§ Extracted records
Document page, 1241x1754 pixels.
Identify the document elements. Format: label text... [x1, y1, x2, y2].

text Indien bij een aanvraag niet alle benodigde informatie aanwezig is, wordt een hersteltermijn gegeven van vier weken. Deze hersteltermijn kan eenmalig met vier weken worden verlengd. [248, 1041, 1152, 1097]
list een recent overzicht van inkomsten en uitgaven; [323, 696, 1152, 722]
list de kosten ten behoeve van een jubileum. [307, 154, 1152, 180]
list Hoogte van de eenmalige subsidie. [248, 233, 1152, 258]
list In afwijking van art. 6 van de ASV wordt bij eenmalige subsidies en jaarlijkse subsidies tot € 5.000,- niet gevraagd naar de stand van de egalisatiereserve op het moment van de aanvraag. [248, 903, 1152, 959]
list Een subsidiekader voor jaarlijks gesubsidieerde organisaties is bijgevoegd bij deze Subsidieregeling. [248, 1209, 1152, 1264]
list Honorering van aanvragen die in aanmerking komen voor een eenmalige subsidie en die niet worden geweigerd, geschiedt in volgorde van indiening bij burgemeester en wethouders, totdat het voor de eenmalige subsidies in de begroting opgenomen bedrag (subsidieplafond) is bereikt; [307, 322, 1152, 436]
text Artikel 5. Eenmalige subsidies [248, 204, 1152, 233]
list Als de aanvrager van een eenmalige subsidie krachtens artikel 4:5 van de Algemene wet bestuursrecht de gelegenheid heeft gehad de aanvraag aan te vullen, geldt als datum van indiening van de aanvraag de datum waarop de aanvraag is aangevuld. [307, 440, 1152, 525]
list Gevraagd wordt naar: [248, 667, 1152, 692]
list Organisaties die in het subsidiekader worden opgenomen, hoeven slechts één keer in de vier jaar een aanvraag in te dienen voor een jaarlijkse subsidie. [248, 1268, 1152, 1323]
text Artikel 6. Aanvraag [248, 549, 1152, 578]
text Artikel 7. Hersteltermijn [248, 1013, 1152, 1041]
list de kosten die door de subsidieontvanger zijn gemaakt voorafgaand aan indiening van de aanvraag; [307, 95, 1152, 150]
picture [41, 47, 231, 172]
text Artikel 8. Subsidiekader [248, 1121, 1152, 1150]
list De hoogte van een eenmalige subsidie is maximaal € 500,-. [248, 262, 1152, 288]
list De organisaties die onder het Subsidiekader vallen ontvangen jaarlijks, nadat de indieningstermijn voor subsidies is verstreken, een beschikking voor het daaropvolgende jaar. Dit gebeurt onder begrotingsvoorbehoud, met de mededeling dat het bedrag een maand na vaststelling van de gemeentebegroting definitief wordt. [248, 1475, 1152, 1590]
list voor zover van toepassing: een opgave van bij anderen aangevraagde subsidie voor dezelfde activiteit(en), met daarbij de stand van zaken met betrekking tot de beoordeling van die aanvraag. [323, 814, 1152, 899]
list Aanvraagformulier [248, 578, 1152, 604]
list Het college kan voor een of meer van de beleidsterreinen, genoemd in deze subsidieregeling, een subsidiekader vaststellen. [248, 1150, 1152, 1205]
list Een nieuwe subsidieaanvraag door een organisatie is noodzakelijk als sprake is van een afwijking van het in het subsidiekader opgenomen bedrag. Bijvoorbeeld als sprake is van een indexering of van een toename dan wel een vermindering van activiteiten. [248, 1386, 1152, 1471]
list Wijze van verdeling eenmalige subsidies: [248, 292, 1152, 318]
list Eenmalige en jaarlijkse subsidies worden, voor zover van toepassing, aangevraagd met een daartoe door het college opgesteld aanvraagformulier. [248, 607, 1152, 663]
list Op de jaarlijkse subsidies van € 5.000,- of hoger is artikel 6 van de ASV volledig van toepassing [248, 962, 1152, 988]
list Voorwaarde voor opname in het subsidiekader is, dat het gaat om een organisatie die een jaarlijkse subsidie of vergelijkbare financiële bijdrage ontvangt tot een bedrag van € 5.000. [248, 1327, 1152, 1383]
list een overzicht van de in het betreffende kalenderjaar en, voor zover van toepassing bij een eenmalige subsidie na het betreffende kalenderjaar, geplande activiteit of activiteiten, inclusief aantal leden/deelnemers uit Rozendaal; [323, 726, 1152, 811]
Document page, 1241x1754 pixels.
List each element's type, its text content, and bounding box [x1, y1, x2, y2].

§ Work item
Above are the entries; copy every line among them that contains the word "naar".

§ Answer space
list In afwijking van art. 6 van de ASV wordt bij eenmalige subsidies en jaarlijkse subsidies tot € 5.000,- niet gevraagd naar de stand van de egalisatiereserve op het moment van de aanvraag. [248, 903, 1152, 959]
list Gevraagd wordt naar: [248, 667, 1152, 692]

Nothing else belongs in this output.